First Blood’ appears to be two competing films, one pushing for the good-guys-versus-bad-guys dynamic that will typify action films and justify their carnage, and the other film featuring Stallone as a highly damaged vet, pushed into warfare by the uncaring civility that he fought for. Perhaps there is some trace of the reason for this in the story on IMDB trivia of how Stallone hated the first cut of the film and suggested his material be cut to let the others do the talking. This maybe accounts for the disconnect between the bravado of the dialogue and the harshness and bleakness of the action, which makes ‘First Blood’ more of discussion on machismo than one might expect. It would seem a lot just flew over people's heads: indeed, as a kid, I first heard about Rambo from friends going on about how he stitched himself up.
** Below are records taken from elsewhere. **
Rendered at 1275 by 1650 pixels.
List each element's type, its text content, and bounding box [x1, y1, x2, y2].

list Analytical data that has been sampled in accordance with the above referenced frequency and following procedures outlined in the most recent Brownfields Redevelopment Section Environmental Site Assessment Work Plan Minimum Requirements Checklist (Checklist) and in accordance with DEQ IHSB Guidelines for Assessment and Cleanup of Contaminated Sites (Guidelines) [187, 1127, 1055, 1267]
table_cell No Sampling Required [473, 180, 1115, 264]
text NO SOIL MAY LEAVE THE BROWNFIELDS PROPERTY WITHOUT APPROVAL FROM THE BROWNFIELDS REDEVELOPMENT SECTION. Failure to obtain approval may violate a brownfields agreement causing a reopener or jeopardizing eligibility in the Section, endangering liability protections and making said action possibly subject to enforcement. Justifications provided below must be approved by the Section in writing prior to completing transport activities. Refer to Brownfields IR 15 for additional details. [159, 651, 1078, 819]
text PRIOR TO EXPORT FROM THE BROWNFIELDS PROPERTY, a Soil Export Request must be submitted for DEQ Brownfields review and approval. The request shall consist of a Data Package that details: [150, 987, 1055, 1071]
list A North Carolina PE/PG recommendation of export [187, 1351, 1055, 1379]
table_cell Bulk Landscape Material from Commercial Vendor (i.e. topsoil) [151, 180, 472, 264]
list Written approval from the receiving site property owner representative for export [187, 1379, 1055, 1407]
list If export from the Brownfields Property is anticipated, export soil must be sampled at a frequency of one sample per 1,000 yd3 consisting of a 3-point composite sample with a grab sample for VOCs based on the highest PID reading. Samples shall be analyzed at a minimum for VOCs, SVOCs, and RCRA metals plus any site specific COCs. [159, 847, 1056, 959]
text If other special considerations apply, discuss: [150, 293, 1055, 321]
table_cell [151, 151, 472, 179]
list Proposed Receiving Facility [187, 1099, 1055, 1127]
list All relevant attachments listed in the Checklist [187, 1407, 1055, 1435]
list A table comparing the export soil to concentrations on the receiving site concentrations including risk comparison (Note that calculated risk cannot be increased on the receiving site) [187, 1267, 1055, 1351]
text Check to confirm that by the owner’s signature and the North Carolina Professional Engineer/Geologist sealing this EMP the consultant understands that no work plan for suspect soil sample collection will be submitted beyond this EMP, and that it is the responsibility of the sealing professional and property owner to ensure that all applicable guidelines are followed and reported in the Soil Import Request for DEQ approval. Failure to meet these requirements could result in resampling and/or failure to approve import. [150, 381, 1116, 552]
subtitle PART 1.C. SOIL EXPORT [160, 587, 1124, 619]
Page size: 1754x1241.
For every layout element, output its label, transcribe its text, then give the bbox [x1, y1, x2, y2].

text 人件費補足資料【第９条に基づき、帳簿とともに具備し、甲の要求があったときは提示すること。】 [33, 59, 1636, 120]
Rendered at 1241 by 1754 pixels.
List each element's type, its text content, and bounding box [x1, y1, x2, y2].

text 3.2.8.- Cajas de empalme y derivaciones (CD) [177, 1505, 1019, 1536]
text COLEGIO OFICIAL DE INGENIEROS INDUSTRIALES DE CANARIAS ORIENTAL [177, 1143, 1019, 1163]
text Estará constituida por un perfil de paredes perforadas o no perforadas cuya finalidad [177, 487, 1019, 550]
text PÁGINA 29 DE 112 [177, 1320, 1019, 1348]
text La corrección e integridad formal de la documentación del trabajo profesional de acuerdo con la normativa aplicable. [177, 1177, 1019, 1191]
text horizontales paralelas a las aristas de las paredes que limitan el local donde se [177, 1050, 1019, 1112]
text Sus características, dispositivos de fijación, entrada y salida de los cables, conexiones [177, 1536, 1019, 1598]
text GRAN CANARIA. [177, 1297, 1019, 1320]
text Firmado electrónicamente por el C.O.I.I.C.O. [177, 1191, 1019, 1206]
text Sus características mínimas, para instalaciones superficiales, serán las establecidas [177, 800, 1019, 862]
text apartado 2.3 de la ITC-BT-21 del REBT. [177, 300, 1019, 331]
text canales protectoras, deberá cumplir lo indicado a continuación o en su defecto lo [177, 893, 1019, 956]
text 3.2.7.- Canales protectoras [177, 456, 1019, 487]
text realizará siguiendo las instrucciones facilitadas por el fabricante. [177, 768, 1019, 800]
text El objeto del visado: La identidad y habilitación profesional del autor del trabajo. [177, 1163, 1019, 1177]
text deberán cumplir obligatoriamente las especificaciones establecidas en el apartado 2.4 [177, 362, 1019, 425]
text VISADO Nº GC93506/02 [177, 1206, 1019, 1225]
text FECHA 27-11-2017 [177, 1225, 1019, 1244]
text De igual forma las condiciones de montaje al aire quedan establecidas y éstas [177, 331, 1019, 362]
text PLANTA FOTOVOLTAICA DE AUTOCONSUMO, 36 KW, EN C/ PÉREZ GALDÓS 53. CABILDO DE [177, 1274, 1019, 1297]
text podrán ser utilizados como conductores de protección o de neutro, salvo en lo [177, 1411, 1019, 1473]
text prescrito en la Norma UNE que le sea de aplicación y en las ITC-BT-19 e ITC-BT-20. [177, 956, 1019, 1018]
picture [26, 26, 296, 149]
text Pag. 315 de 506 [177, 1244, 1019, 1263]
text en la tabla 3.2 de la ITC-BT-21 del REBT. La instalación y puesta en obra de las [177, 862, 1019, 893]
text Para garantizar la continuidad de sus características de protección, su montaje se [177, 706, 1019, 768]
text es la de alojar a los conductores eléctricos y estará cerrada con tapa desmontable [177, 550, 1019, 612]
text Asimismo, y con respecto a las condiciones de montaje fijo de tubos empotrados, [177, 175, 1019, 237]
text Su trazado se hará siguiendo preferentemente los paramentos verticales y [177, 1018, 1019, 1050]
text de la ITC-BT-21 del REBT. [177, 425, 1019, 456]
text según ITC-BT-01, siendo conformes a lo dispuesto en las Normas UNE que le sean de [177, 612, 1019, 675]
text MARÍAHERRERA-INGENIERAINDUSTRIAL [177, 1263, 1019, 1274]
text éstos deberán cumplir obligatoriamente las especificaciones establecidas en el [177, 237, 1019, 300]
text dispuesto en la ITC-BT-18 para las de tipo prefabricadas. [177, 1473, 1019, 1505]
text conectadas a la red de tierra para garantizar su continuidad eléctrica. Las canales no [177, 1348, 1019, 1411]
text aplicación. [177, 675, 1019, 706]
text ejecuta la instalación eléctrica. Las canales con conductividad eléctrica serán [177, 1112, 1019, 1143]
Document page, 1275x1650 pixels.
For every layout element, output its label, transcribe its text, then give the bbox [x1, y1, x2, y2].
The other characters go on about how bad-ass Rambo is and act as part-time soldiers with their town as the battleground to protect, yet they’re not about to put themselves at risk unless the odds are irrevocably in their favour with a rocket launcher: they’re perfectly willing to kill the enemy (which for them is just a violent hobo) and pose for heroic pictures. Meanwhile, Stallone plays a broken mind, defaulting to soldier mode when misunderstood and provoked, but never really celebrating in this: there is a silent despair to his performance, helpless to what has been made of him. Rambo’s retaliation at wannabe tough guys may be translated as heroic, but he himself doesn’t really read his behaviour as such; no quips and one-liners from him, no sense that this is all some party or showing-off. Indeed, there is no heroic final act: the film ends with Rambo breaking down and sobbing about how he has been treated and what he experienced and then surrendering to the authorities. The sense is that the men will talk tough and tell tough stories about this long afterwards without understanding at all. And the action genre went on to mostly do the same. 




* Tagline: "This time he's fighting for his life." As opposed to what? When he was in war?